Another approach is fine-tuning or custom training the model. This is when you train a version of the model on specific, accurate information about a domain: medical, legal, retail, whatever. But this doesn’t solve the deeper problem. It still won’t reason well or update beliefs dynamically. It just gets better at sounding right about a narrow topic. And it still doesn’t know when it’s wrong.

Some developers are experimenting with agent-style architectures. These systems try to simulate reasoning by giving the model a plan, some tools, and a scratchpad. They let it take intermediate steps, check work, and adjust output as it goes. In effect, they try to fake a cognitive model by letting the model build something like one on the fly. This can help with logic problems, small tasks, simple workflows etc. But it’s still just scaffolding. And if you push it too far, it breaks.

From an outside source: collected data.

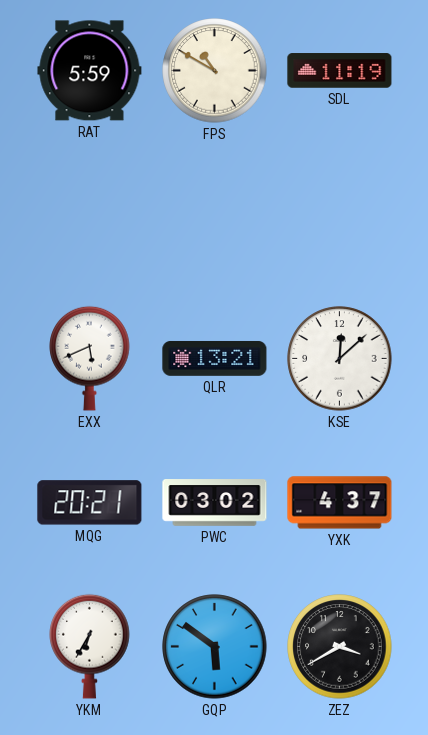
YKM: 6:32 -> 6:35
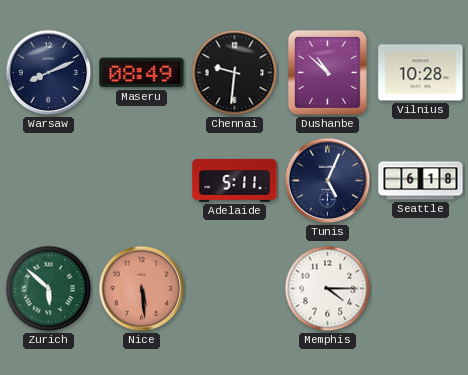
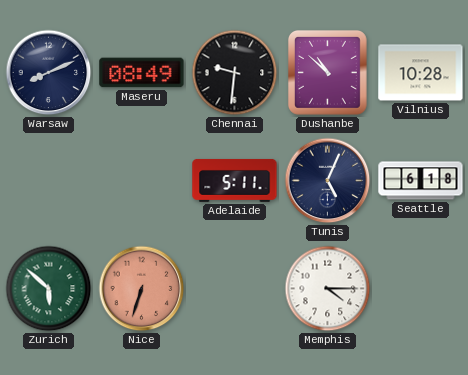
Nice: 5:29 -> 6:33
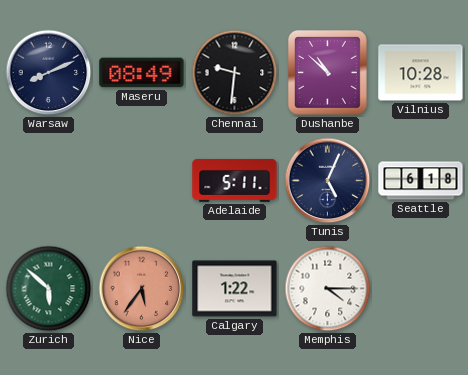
Nice: 6:33 -> 5:36
Calgary: none -> 1:22
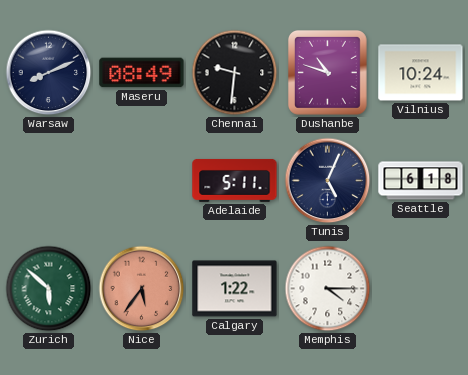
Dushanbe: 10:52 -> 10:48
Vilnius: 10:28 -> 10:24
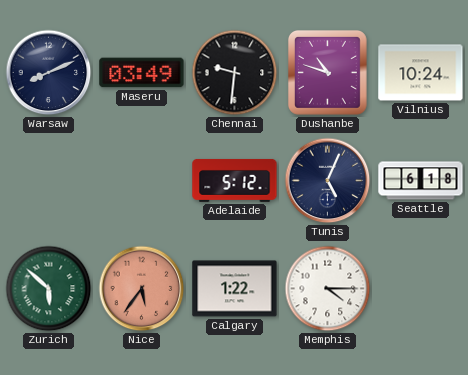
Maseru: 08:49 -> 03:49
Adelaide: 5:11 -> 5:12
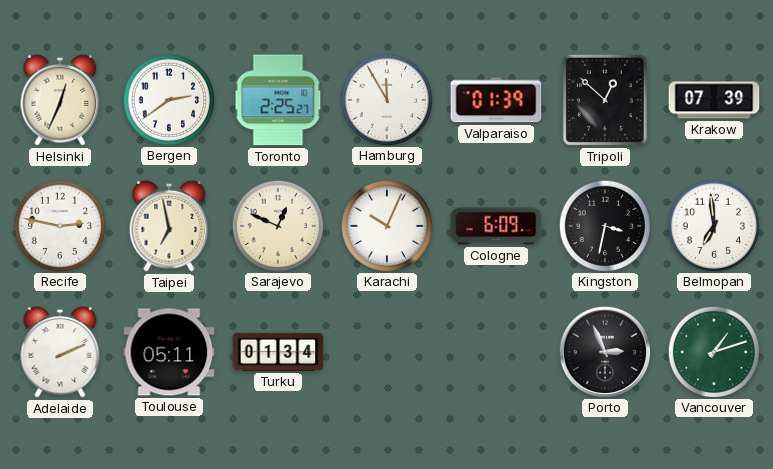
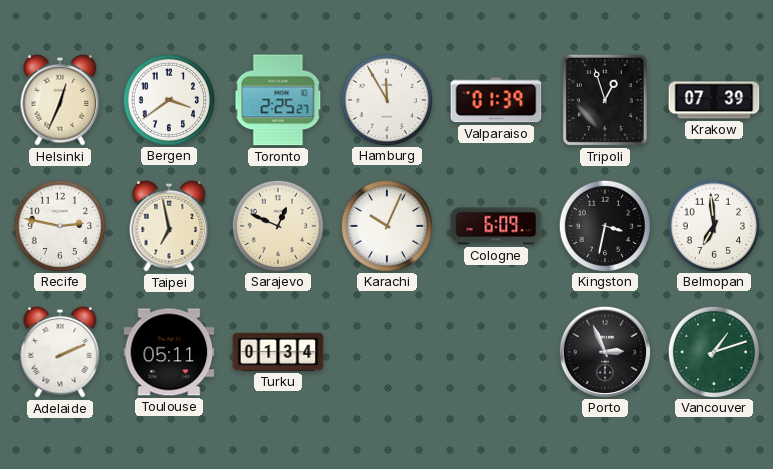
Bergen: 2:39 -> 3:39
Tripoli: 12:52 -> 12:57
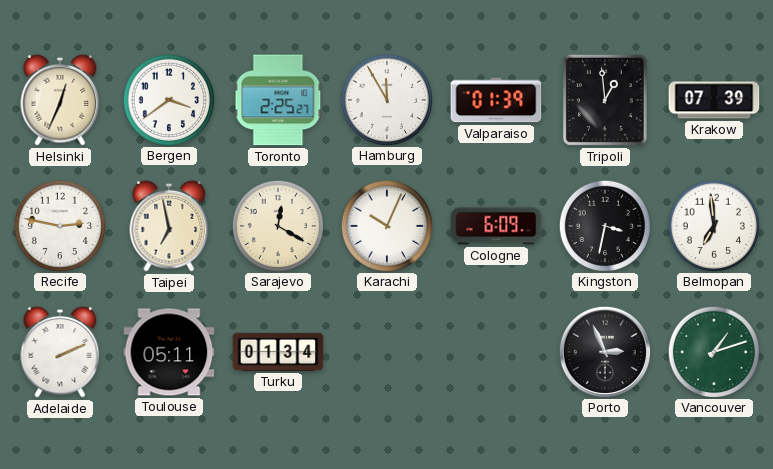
Tripoli: 12:57 -> 12:59
Sarajevo: 12:49 -> 12:20
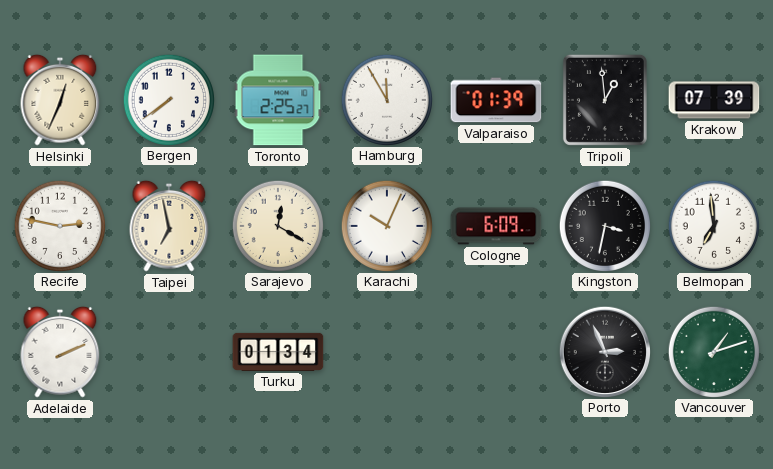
Bergen: 3:39 -> 7:39
Toulouse: 05:11 -> none
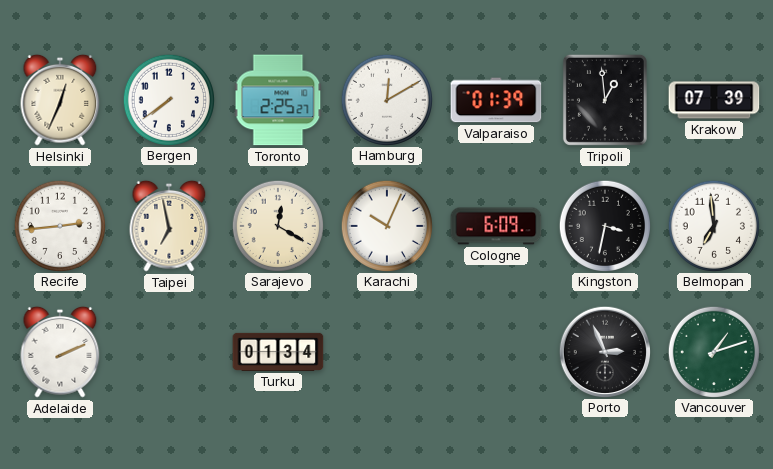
Hamburg: 11:55 -> 12:10
Recife: 2:47 -> 2:44
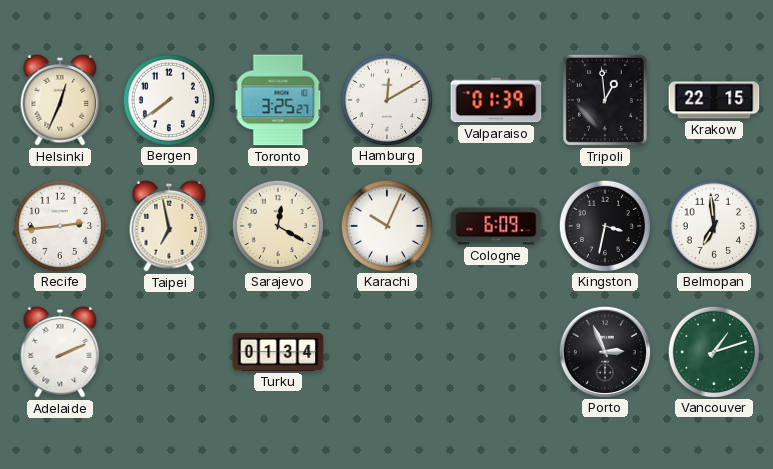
Toronto: 2:25 -> 3:25
Krakow: 07:39 -> 22:15
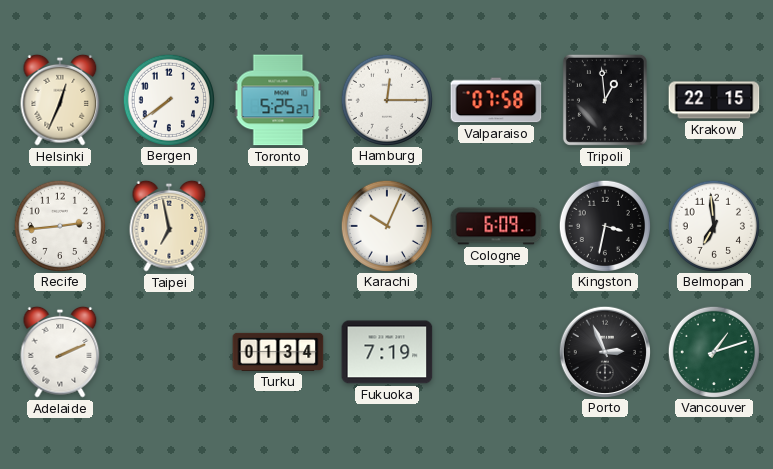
Toronto: 3:25 -> 5:25
Hamburg: 12:10 -> 12:15
Valparaiso: 01:39 -> 07:58
Sarajevo: 12:20 -> none
Fukuoka: none -> 7:19
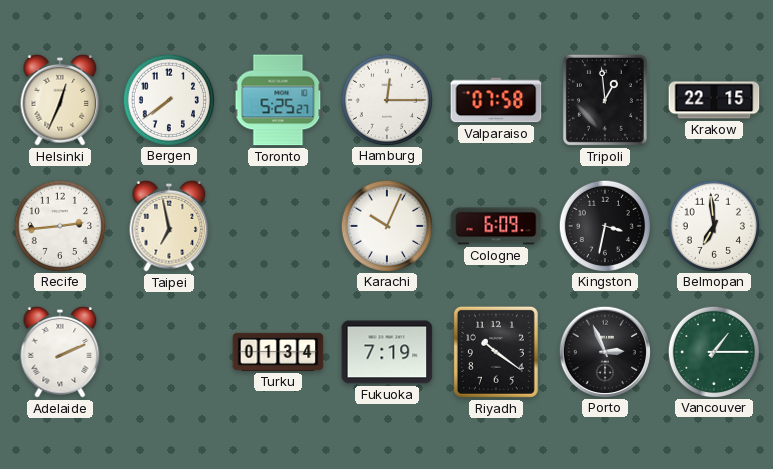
Riyadh: none -> 10:21
Vancouver: 1:12 -> 1:15
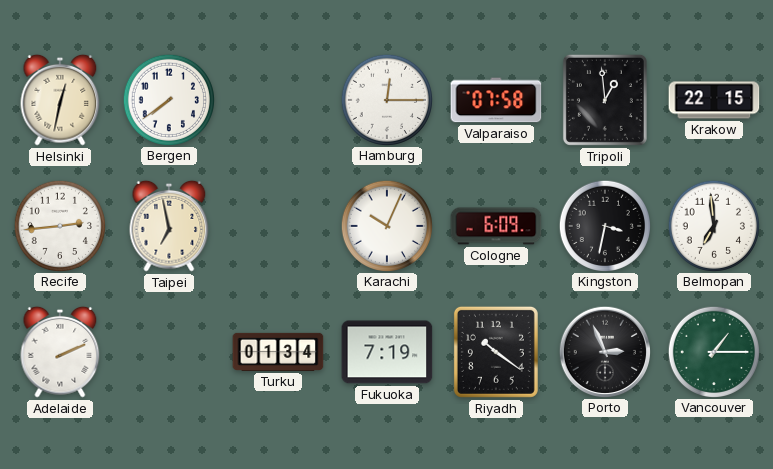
Helsinki: 12:34 -> 12:32
Toronto: 5:25 -> none
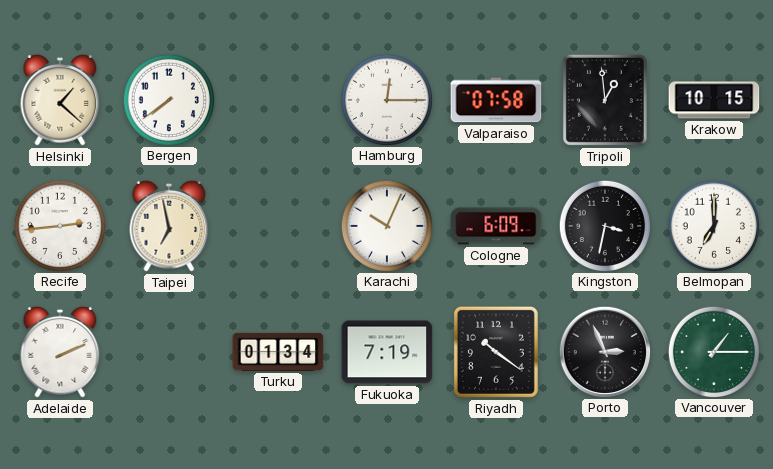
Helsinki: 12:32 -> 1:22
Krakow: 22:15 -> 10:15
Belmopan: 6:59 -> 7:00
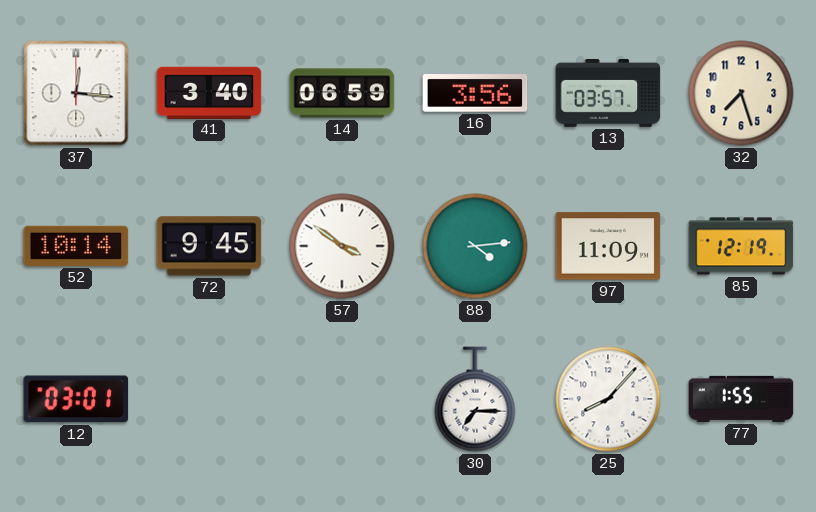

The real solution, models that have genuine, dynamic internal representations of the world, doesn’t exist yet. Most people think that to do this properly we’d need a whole different kind of architecture, something closer to what older AI systems aimed for, where facts were stored explicitly and could be reasoned over. That means stepping away from pure text prediction and building something that can actually “think” in a structured way.

Until then, we need to stay alert to hallucinations and things that don’t make sense. We should use language models for things they’re good at: summarising, drafting, generating ideas. But if you need truth, consistency, reasoning, or memory then you need to use other tools built to handle those things properly, or make sure you build in appropriate guardrails to catch the slip-ups.